Lo sciopero dei benzinai è terminato ma non le ostilità contro il Governo. La sfida è demandata al Parlamento dove i sindacati sperano di poter vedere accolte le richieste di una riforma globale del settore.
Ieri pomeriggio a malincuore Fegica e Figisc Confcommercio le due sigle ribelli, hanno annunciato la fine della serrata, e sottolineano: “Solo a favore degli automobilisti non certo del Governo”. In realtà le sigle sindacali si sono trovate a fare i conti anche con una spaccatura interna, dopo che la Faib Confesercenti già martedì sera aveva ridotto lo sciopero ad un solo giorno trovando elementi nuovi e positivi nella decisione del Governo di ammorbidire le sanzioni del “Decreto Trasparenza”.
I problemi rimangono
Fegica e Figisc Confcommercio ieri hanno avuto un nuovo incontro “tecnico” al Ministero delle imprese – assente il ministro Adolfo Urso impegnato in una missione a Bruxelles – senza tuttavia avere motivi di soddisfazione, al contrario delusione e critiche all’Esecutivo rimangono intatte. Le dichiarazioni dei leader sindacali sono cariche di risentimento.

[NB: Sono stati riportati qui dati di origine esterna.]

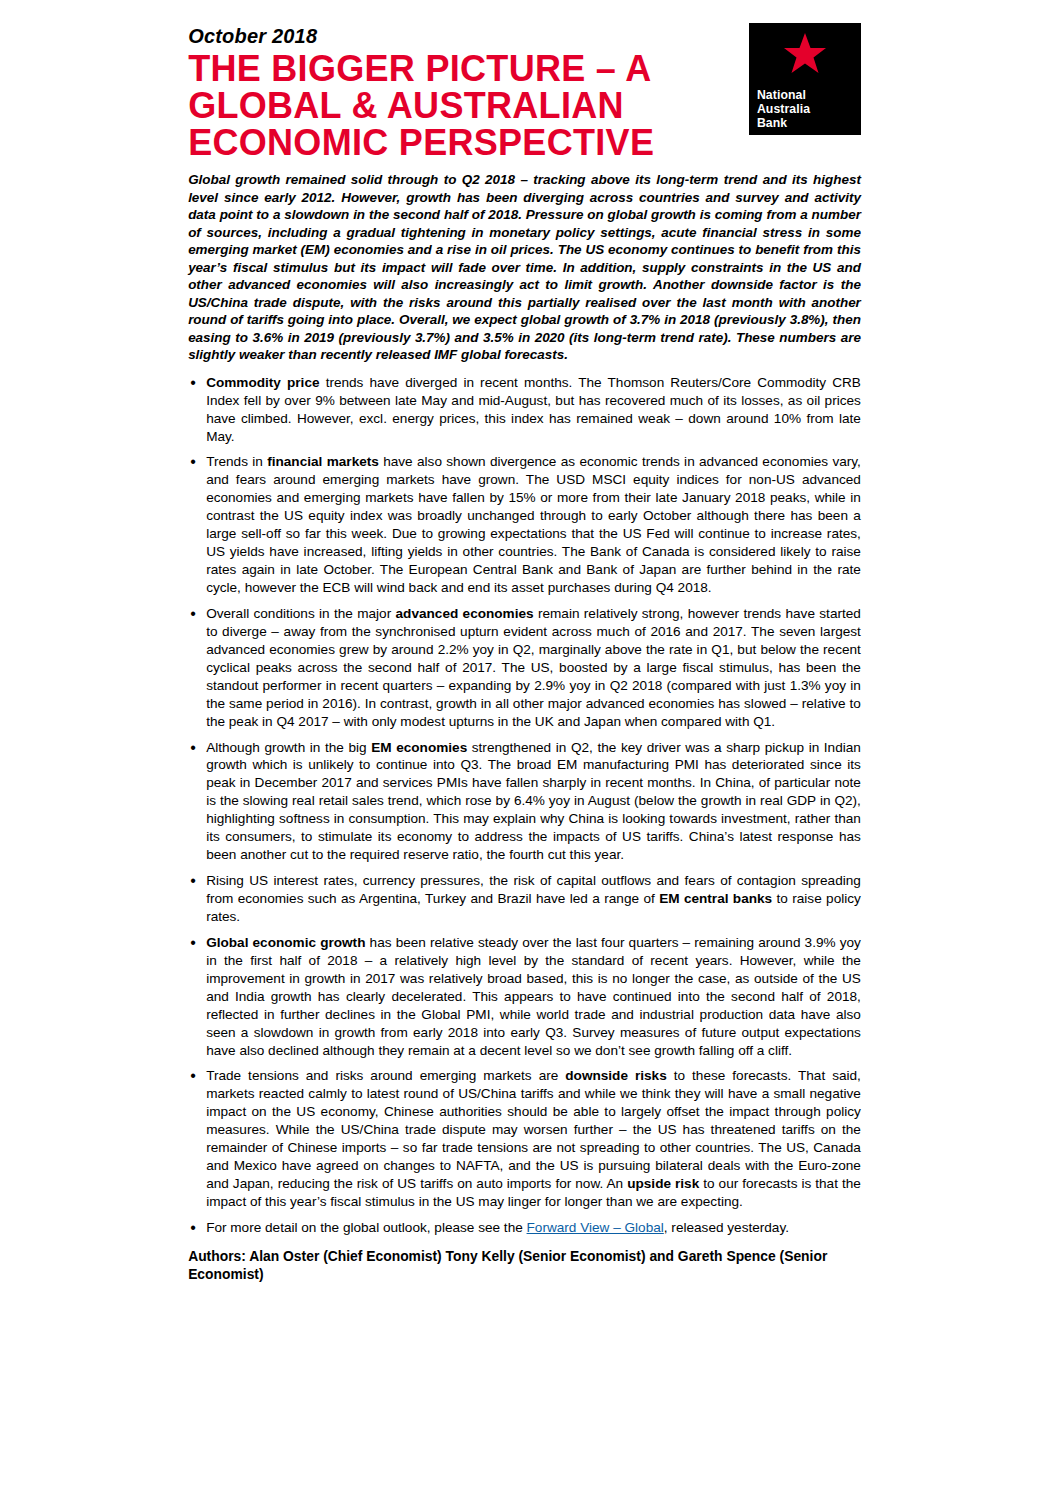National
Australia
Bank
October 2018
The Bigger Picture – A Global & Australian Economic Perspective
Global growth remained solid through to Q2 2018 – tracking above its long-term trend and its highest level since early 2012. However, growth has been diverging across countries and survey and activity data point to a slowdown in the second half of 2018. Pressure on global growth is coming from a number of sources, including a gradual tightening in monetary policy settings, acute financial stress in some emerging market (EM) economies and a rise in oil prices. The US economy continues to benefit from this year’s fiscal stimulus but its impact will fade over time. In addition, supply constraints in the US and other advanced economies will also increasingly act to limit growth. Another downside factor is the US/China trade dispute, with the risks around this partially realised over the last month with another round of tariffs going into place. Overall, we expect global growth of 3.7% in 2018 (previously 3.8%), then easing to 3.6% in 2019 (previously 3.7%) and 3.5% in 2020 (its long-term trend rate). These numbers are slightly weaker than recently released IMF global forecasts.
Commodity price trends have diverged in recent months. The Thomson Reuters/Core Commodity CRB Index fell by over 9% between late May and mid-August, but has recovered much of its losses, as oil prices have climbed. However, excl. energy prices, this index has remained weak – down around 10% from late May.
Trends in financial markets have also shown divergence as economic trends in advanced economies vary, and fears around emerging markets have grown. The USD MSCI equity indices for non-US advanced economies and emerging markets have fallen by 15% or more from their late January 2018 peaks, while in contrast the US equity index was broadly unchanged through to early October although there has been a large sell-off so far this week. Due to growing expectations that the US Fed will continue to increase rates, US yields have increased, lifting yields in other countries. The Bank of Canada is considered likely to raise rates again in late October. The European Central Bank and Bank of Japan are further behind in the rate cycle, however the ECB will wind back and end its asset purchases during Q4 2018.
Overall conditions in the major advanced economies remain relatively strong, however trends have started to diverge – away from the synchronised upturn evident across much of 2016 and 2017. The seven largest advanced economies grew by around 2.2% yoy in Q2, marginally above the rate in Q1, but below the recent cyclical peaks across the second half of 2017. The US, boosted by a large fiscal stimulus, has been the standout performer in recent quarters – expanding by 2.9% yoy in Q2 2018 (compared with just 1.3% yoy in the same period in 2016). In contrast, growth in all other major advanced economies has slowed – relative to the peak in Q4 2017 – with only modest upturns in the UK and Japan when compared with Q1.
Although growth in the big EM economies strengthened in Q2, the key driver was a sharp pickup in Indian growth which is unlikely to continue into Q3. The broad EM manufacturing PMI has deteriorated since its peak in December 2017 and services PMIs have fallen sharply in recent months. In China, of particular note is the slowing real retail sales trend, which rose by 6.4% yoy in August (below the growth in real GDP in Q2), highlighting softness in consumption. This may explain why China is looking towards investment, rather than its consumers, to stimulate its economy to address the impacts of US tariffs. China’s latest response has been another cut to the required reserve ratio, the fourth cut this year.
Rising US interest rates, currency pressures, the risk of capital outflows and fears of contagion spreading from economies such as Argentina, Turkey and Brazil have led a range of EM central banks to raise policy rates.
Global economic growth has been relative steady over the last four quarters – remaining around 3.9% yoy in the first half of 2018 – a relatively high level by the standard of recent years. However, while the improvement in growth in 2017 was relatively broad based, this is no longer the case, as outside of the US and India growth has clearly decelerated. This appears to have continued into the second half of 2018, reflected in further declines in the Global PMI, while world trade and industrial production data have also seen a slowdown in growth from early 2018 into early Q3. Survey measures of future output expectations have also declined although they remain at a decent level so we don’t see growth falling off a cliff.
Trade tensions and risks around emerging markets are downside risks to these forecasts. That said, markets reacted calmly to latest round of US/China tariffs and while we think they will have a small negative impact on the US economy, Chinese authorities should be able to largely offset the impact through policy measures. While the US/China trade dispute may worsen further – the US has threatened tariffs on the remainder of Chinese imports – so far trade tensions are not spreading to other countries. The US, Canada and Mexico have agreed on changes to NAFTA, and the US is pursuing bilateral deals with the Euro-zone and Japan, reducing the risk of US tariffs on auto imports for now. An upside risk to our forecasts is that the impact of this year’s fiscal stimulus in the US may linger for longer than we are expecting.
For more detail on the global outlook, please see the Forward View – Global, released yesterday.
Authors: Alan Oster (Chief Economist) Tony Kelly (Senior Economist) and Gareth Spence (Senior Economist)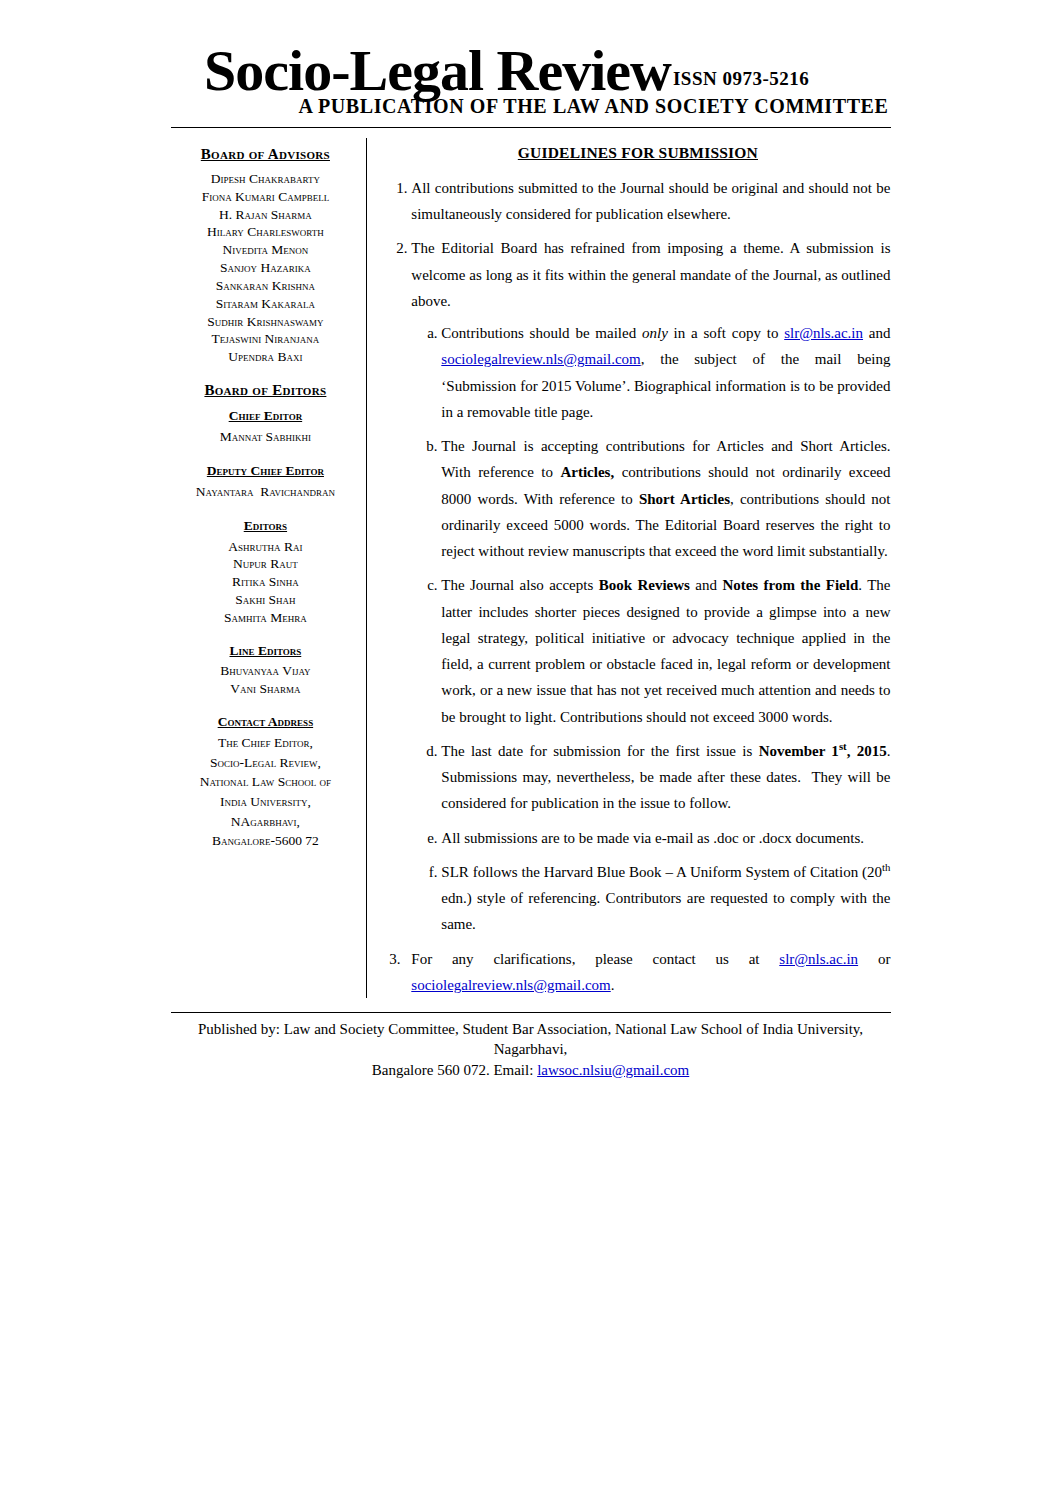Socio-Legal Review ISSN 0973-5216
A PUBLICATION OF THE LAW AND SOCIETY COMMITTEE
Board of Advisors
Dipesh Chakrabarty
Fiona Kumari Campbell
H. Rajan Sharma
Hilary Charlesworth
Nivedita Menon
Sanjoy Hazarika
Sankaran Krishna
Sitaram Kakarala
Sudhir Krishnaswamy
Tejaswini Niranjana
Upendra Baxi
Board of Editors
Chief Editor
Mannat Sabhikhi
Deputy Chief Editor
Nayantara Ravichandran
Editors
Ashrutha Rai
Nupur Raut
Ritika Sinha
Sakhi Shah
Samhita Mehra
Line Editors
Bhuvanyaa Vijay
Vani Sharma
Contact Address
The Chief Editor,
Socio-Legal Review,
National Law School of
India University,
NAgarbhavi,
Bangalore-5600 72
GUIDELINES FOR SUBMISSION
All contributions submitted to the Journal should be original and should not be simultaneously considered for publication elsewhere.
The Editorial Board has refrained from imposing a theme. A submission is welcome as long as it fits within the general mandate of the Journal, as outlined above.
Contributions should be mailed only in a soft copy to slr@nls.ac.in and sociolegalreview.nls@gmail.com, the subject of the mail being ‘Submission for 2015 Volume’. Biographical information is to be provided in a removable title page.
The Journal is accepting contributions for Articles and Short Articles. With reference to Articles, contributions should not ordinarily exceed 8000 words. With reference to Short Articles, contributions should not ordinarily exceed 5000 words. The Editorial Board reserves the right to reject without review manuscripts that exceed the word limit substantially.
The Journal also accepts Book Reviews and Notes from the Field. The latter includes shorter pieces designed to provide a glimpse into a new legal strategy, political initiative or advocacy technique applied in the field, a current problem or obstacle faced in, legal reform or development work, or a new issue that has not yet received much attention and needs to be brought to light. Contributions should not exceed 3000 words.
The last date for submission for the first issue is November 1st, 2015. Submissions may, nevertheless, be made after these dates. They will be considered for publication in the issue to follow.
All submissions are to be made via e-mail as .doc or .docx documents.
SLR follows the Harvard Blue Book – A Uniform System of Citation (20th edn.) style of referencing. Contributors are requested to comply with the same.
3.
For any clarifications, please contact us at slr@nls.ac.in or
sociolegalreview.nls@gmail.com.
Published by: Law and Society Committee, Student Bar Association, National Law School of India University, Nagarbhavi,
Bangalore 560 072. Email: lawsoc.nlsiu@gmail.com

“La mobilitazione resta in piedi” spiega il presidente della Fegica Roberto Di Vincenzo al termine dell’incontro. “Pur riconoscendo di aver potuto interloquire in maniera costruttiva con il ministero che si è speso per diventare interlocutore propositivo, l’incontro ha confermato il persistere di molte criticità”.
Le critiche al Governo
“Anche quest’ultimo ennesimo tentativo di rimediare ad una situazione ormai logora”, fanno presente Fegica e Figisc, “non è riuscito ad evidenziare alcun elemento di concretezza che possa consentire anche solo di immaginare interventi sui gravissimi problemi del settore e di contenimento strutturale dei prezzi. Le proposte emendative avanzate dal Governo al suo stesso decreto non rimuovono l’intenzione manifesta di individuare i benzinai come i destinatari di adempimenti confusi, controproducenti oltreché chiaramente accusatori”. Appare ormai chiaro, aggiungono, “che ogni tentativo di consigliare al Governo ragionevolezza e concretezza non può o non vuole essere raccolto. Per questa ragione anche insistere nel proseguire nell’azione di sciopero, utilizzata per ottenere ascolto dal Governo, non ha più alcuna ragione di essere. Tanto più che uno degli obiettivi fondamentali, vale a dire ristabilire la verità dopo le accuse false e scomposte verso una categoria di lavoratori, è stato abbondantemente raggiunto”.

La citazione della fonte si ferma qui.